Nessie is Arkova's credential metadata extraction model, fine-tuned from Meta Llama 3.1 8B Instruct for structured extraction of credential metadata from PII-stripped document text.
Model Details
Base model: meta-llama/Meta-Llama-3.1-8B-Instruct
Fine-tuning: Together AI (job ft-b8594db6-80f9)

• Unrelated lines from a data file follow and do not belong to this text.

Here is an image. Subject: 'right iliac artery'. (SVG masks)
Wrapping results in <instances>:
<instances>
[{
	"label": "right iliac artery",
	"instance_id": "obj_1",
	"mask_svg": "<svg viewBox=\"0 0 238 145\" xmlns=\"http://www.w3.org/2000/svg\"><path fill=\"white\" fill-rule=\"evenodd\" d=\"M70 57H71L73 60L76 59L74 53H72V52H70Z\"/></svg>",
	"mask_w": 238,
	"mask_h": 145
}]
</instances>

Training data: 1,903 train + 211 validation examples
Precision: float16
Context length: 32,768 tokens
Training mix: 75% domain-specific + 25% general credential data
Evaluation Results (v5)
Metric
Value
Weighted F1
87.2%
Macro F1
75.7%
Mean Confidence
72.5%
Mean Accuracy
83.5%
Confidence Correlation (r)
0.539
Mean Latency
1,543ms
Per-Type Performance (Top 10)
Type
Weighted F1
Sample Size
FINANCIAL
100.0%
n=2
TRANSCRIPT
100.0%
n=2
RESUME
100.0%
n=2
DEGREE
98.5%
n=11
PATENT
97.1%
n=4
LICENSE
96.6%
n=10
PROFESSIONAL
95.8%
n=7
INSURANCE
93.3%
n=4
LEGAL
92.9%
n=3
CLE
91.1%
n=2
Intended Use
Nessie extracts structured metadata from PII-stripped credential text. Input is pre-processed to remove personally identifiable information before reaching the model.
Important: This model must be used with its trained condensed prompt (~1.5K chars). Using the full extraction prompt (58K chars) causes 0% F1 due to prompt template mismatch.